[Stored items]
* * * *

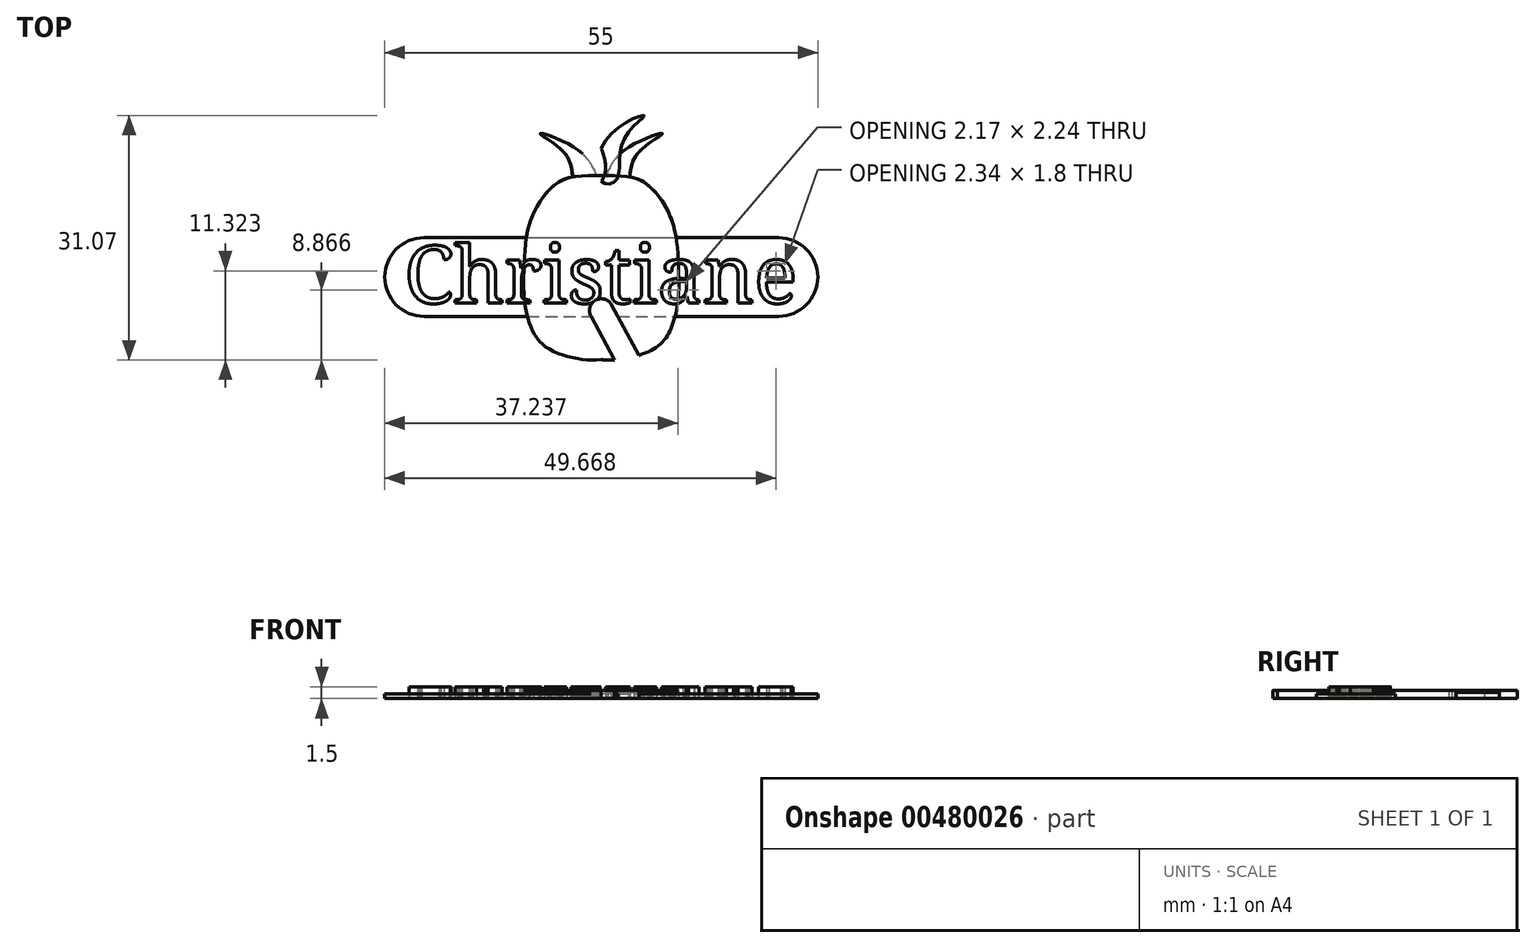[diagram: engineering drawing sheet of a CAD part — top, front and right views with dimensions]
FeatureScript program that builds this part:
annotation { "Feature Type Name" : "Feature", "Feature Type Description" : "" }
export const myFeature = defineFeature(function(context is Context, id is Id, definition is map)
    precondition{}
    {
        {
            var Q0;
            Q0=qCreatedBy(makeId("Top.planeOp"),FACE);
            var sketch = newSketch(context, id + "F0", { "sketchPlane" : qUnion([Q0])});
            skText(sketch, "E0", { "text": "Christiane", "fontName": "NotoSerif-Regular.ttf"});
            const initialGuessF0  = {"E0": [-0.025, -0.00732, 1, 0, 0.00732]};
            skSetInitialGuess(sketch, initialGuessF0);
            skSolve(sketch);
        }
        {
            var Q0;
            Q0 = qSketchRegion(id + "F0", true);
            extrude(context, id + "F1", {"entities" : qUnion([Q0]), "depth" : 1.5 * mm, "offsetDistance" : 25 * mm});
        }
        {
            var Q0;
            Q0=qCreatedBy(makeId("Top.planeOp"),FACE);
            var sketch = newSketch(context, id + "F2", { "sketchPlane" : qUnion([Q0])});
            skFitSpline(sketch, "E1", {"points": [v(0, -14.5) * mm, v(-3.65, -14.24) * mm, v(-7.11, -12.83) * mm, v(-8.78, -10.71) * mm, v(-9.74, -7.05) * mm, v(-9.8, -2.69) * mm, v(-9.49, 1.16) * mm, v(-8.52, 4.24) * mm, v(-6.73, 6.94) * mm, v(-4.16, 8.6) * mm, v(0, 8.86) * mm], "startDerivative": vector(-36.01, -3.1) * mm, "endDerivative": vector(39.07, 0.66) * mm});
            skFitSpline(sketch, "E2.MirrorCS", {"points": [v(0, -14.5) * mm, v(3.65, -14.24) * mm, v(7.11, -12.83) * mm, v(8.78, -10.71) * mm, v(9.74, -7.05) * mm, v(9.8, -2.69) * mm, v(9.49, 1.16) * mm, v(8.52, 4.24) * mm, v(6.73, 6.94) * mm, v(4.16, 8.6) * mm, v(0, 8.86) * mm], "startDerivative": vector(36.01, -3.1) * mm, "endDerivative": vector(-39.07, 0.66) * mm});
            skSolve(sketch);
        }
        {
            var Q0;
            Q0=makeQuery(id+"F2.imprint","IMPRINT",FACE,{"disambiguationData":[TD([[makeQuery(id+"F2.imprint","IMPRINT",EDGE,{"derivedFrom":sQuery(id+"F2.wireOp",EDGE,"E1")}),-1.0]])]});
            extrude(context, id + "F3", {"entities" : qUnion([Q0]), "depth" : 1 * mm, "offsetDistance" : 25 * mm});
        }
        {
            var Q0;
            Q0=qCreatedBy(makeId("Top.planeOp"),FACE);
            var sketch = newSketch(context, id + "F4", { "sketchPlane" : qUnion([Q0])});
            skFitSpline(sketch, "E3", {"points": [v(-3.62, 8.13) * mm, v(-4.76, 11.85) * mm, v(-7.76, 14.23) * mm, v(-3.16, 12.26) * mm, v(-0.47, 8.54) * mm], "startDerivative": vector(-0.55, 16.12) * mm, "endDerivative": vector(6.29, -15.12) * mm});
            skLineSegment(sketch, "E4", {"start": v(-3.62, 8.13) * mm, "end": v(-0.47, 8.54) * mm});
            skFitSpline(sketch, "E5.MirrorCS", {"points": [v(3.62, 8.13) * mm, v(4.76, 11.85) * mm, v(7.76, 14.23) * mm, v(3.16, 12.26) * mm, v(0.47, 8.54) * mm], "startDerivative": vector(0.55, 16.12) * mm, "endDerivative": vector(-6.29, -15.12) * mm});
            skLineSegment(sketch, "E6", {"start": v(0.47, 8.54) * mm, "end": v(3.62, 8.13) * mm});
            skSolve(sketch);
        }
        {
            var Q0;
            Q0=makeQuery(id+"F4.imprint","IMPRINT",FACE,{"disambiguationData":[TD([[makeQuery(id+"F4.imprint","IMPRINT",EDGE,{"derivedFrom":sQuery(id+"F4.wireOp",EDGE,"E3")}),-1.0]])]});
            var Q1;
            Q1=makeQuery(id+"F4.imprint","IMPRINT",FACE,{"disambiguationData":[TD([[makeQuery(id+"F4.imprint","IMPRINT",EDGE,{"derivedFrom":sQuery(id+"F4.wireOp",EDGE,"E5.MirrorCS")}),1.0]])]});
            extrude(context, id + "F5", {"entities" : qUnion([Q0, Q1]), "operationType" : NewBodyOperationType.ADD, "depth" : 0.8 * mm, "offsetDistance" : 25 * mm});
        }
        {
            var Q0;
            Q0=qCreatedBy(makeId("Top.planeOp"),FACE);
            var sketch = newSketch(context, id + "F6", { "sketchPlane" : qUnion([Q0])});
            skFitSpline(sketch, "E7", {"points": [v(-1.9, 8.32) * mm, v(-2.9, 13.55) * mm, v(-5.45, 16.5) * mm, v(-0.96, 13.88) * mm, v(0, 8.18) * mm, v(-1.9, 8.32) * mm]});
            skFitSpline(sketch, "E8.MirrorC", {"points": [v(1.9, 8.32) * mm, v(2.9, 13.55) * mm, v(5.45, 16.5) * mm, v(0.96, 13.88) * mm, v(0, 8.18) * mm, v(1.9, 8.32) * mm]});
            skSolve(sketch);
        }
        {
            var Q0;
            {var subQ0=sQuery(id+"F6.wireOp",EDGE,"E8.MirrorC");var subQ1=sQuery(id+"F6.wireOp",EDGE,"E7");var subQ2=makeQuery(id+"F6.imprint","INTERSECT",VERTEX,{"disambiguationData":[OD(0.0)],"derivedFrom":[subQ1,subQ0]});Q0=makeQuery(id+"F6.imprint","IMPRINT",FACE,{"disambiguationData":[TD([[makeQuery(id+"F6.imprint","IMPRINT",EDGE,{"disambiguationData":[TD([[subQ2,-1.0]])],"derivedFrom":subQ1}),-1.0]])]});}
            var Q1;
            {var subQ0=sQuery(id+"F6.wireOp",EDGE,"E8.MirrorC");var subQ1=sQuery(id+"F6.wireOp",EDGE,"E7");var subQ2=makeQuery(id+"F6.imprint","INTERSECT",VERTEX,{"disambiguationData":[OD(0.0)],"derivedFrom":[subQ1,subQ0]});Q1=makeQuery(id+"F6.imprint","IMPRINT",FACE,{"disambiguationData":[TD([[makeQuery(id+"F6.imprint","IMPRINT",EDGE,{"disambiguationData":[TD([[subQ2,1.0]])],"derivedFrom":subQ1}),1.0]])]});}
            extrude(context, id + "F7", {"entities" : qUnion([Q0, Q1]), "depth" : 1 * mm, "offsetDistance" : 25 * mm});
        }
        {
            var Q0;
            Q0=qCreatedBy(makeId("Top.planeOp"),FACE);
            var sketch = newSketch(context, id + "F8", { "sketchPlane" : qUnion([Q0])});
            skLineSegment(sketch, "E9.bottom", {"start": v(-22.5, 1) * mm, "end": v(22.5, 1) * mm});
            skLineSegment(sketch, "E9.top", {"start": v(-22.5, -9) * mm, "end": v(22.5, -9) * mm});
            skArc(sketch, "E10", {"start": v(-22.5, -9) * mm, "mid": v(-27.5, -4) * mm, "end": v(-22.5, 1) * mm});
            skArc(sketch, "E11", {"start": v(22.5, -9) * mm, "mid": v(27.5, -4) * mm, "end": v(22.5, 1) * mm});
            skSolve(sketch);
        }
        {
            var Q0;
            Q0=makeQuery(id+"F8.imprint","IMPRINT",FACE,{"disambiguationData":[TD([[makeQuery(id+"F8.imprint","IMPRINT",EDGE,{"derivedFrom":sQuery(id+"F8.wireOp",EDGE,"E9.bottom")}),-1.0]])]});
            extrude(context, id + "F9", {"entities" : qUnion([Q0]), "depth" : 0.6 * mm, "offsetDistance" : 25 * mm});
        }
        {
            var Q0;
            Q0=qCreatedBy(makeId("Top.planeOp"),FACE);
            var sketch = newSketch(context, id + "F10", { "sketchPlane" : qUnion([Q0])});
            skLineSegment(sketch, "E12", {"start": v(3.92, -18.7) * mm, "end": v(-1.32, -8.97) * mm});
            skLineSegment(sketch, "E13", {"start": v(-1.32, -8.97) * mm, "end": v(1.32, -7.55) * mm, "construction": true});
            skLineSegment(sketch, "E14", {"start": v(1.32, -7.55) * mm, "end": v(6.54, -17.23) * mm});
            skLineSegment(sketch, "E15", {"start": v(6.54, -17.23) * mm, "end": v(3.92, -18.7) * mm});
            skArc(sketch, "E16", {"start": v(-1.32, -8.97) * mm, "mid": v(-0.71, -6.94) * mm, "end": v(1.32, -7.55) * mm});
            skSolve(sketch);
        }
        {
            var Q0;
            Q0=makeQuery(id+"F10.imprint","IMPRINT",FACE,{"disambiguationData":[TD([[makeQuery(id+"F10.imprint","IMPRINT",EDGE,{"derivedFrom":sQuery(id+"F10.wireOp",EDGE,"E12")}),-1.0]])]});
            extrude(context, id + "F11", {"entities" : qUnion([Q0]), "operationType" : NewBodyOperationType.REMOVE, "depth" : 25 * mm, "offsetDistance" : 25 * mm});
        }
    });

* * * *

-- Aim --
Reproduce the lines from the beginning of the records through the line containing "mm, v(-3.65, -14.24)", changing "NotoSerif-Regular.ttf" to "NotoSans-Regular.ttf" and leaving everything else unaltered. Omit the picture from your answer.

-- Correct result --
[diagram: engineering drawing sheet of a CAD part — top, front and right views with dimensions]
FeatureScript program that builds this part:
annotation { "Feature Type Name" : "Feature", "Feature Type Description" : "" }
export const myFeature = defineFeature(function(context is Context, id is Id, definition is map)
    precondition{}
    {
        {
            var Q0;
            Q0=qCreatedBy(makeId("Top.planeOp"),FACE);
            var sketch = newSketch(context, id + "F0", { "sketchPlane" : qUnion([Q0])});
            skText(sketch, "E0", { "text": "Christiane", "fontName": "NotoSans-Regular.ttf"});
            const initialGuessF0  = {"E0": [-0.025, -0.00732, 1, 0, 0.00732]};
            skSetInitialGuess(sketch, initialGuessF0);
            skSolve(sketch);
        }
        {
            var Q0;
            Q0 = qSketchRegion(id + "F0", true);
            extrude(context, id + "F1", {"entities" : qUnion([Q0]), "depth" : 1.5 * mm, "offsetDistance" : 25 * mm});
        }
        {
            var Q0;
            Q0=qCreatedBy(makeId("Top.planeOp"),FACE);
            var sketch = newSketch(context, id + "F2", { "sketchPlane" : qUnion([Q0])});
            skFitSpline(sketch, "E1", {"points": [v(0, -14.5) * mm, v(-3.65, -14.24) * mm, v(-7.11, -12.83) * mm, v(-8.78, -10.71) * mm, v(-9.74, -7.05) * mm, v(-9.8, -2.69) * mm, v(-9.49, 1.16) * mm, v(-8.52, 4.24) * mm, v(-6.73, 6.94) * mm, v(-4.16, 8.6) * mm, v(0, 8.86) * mm], "startDerivative": vector(-36.01, -3.1) * mm, "endDerivative": vector(39.07, 0.66) * mm});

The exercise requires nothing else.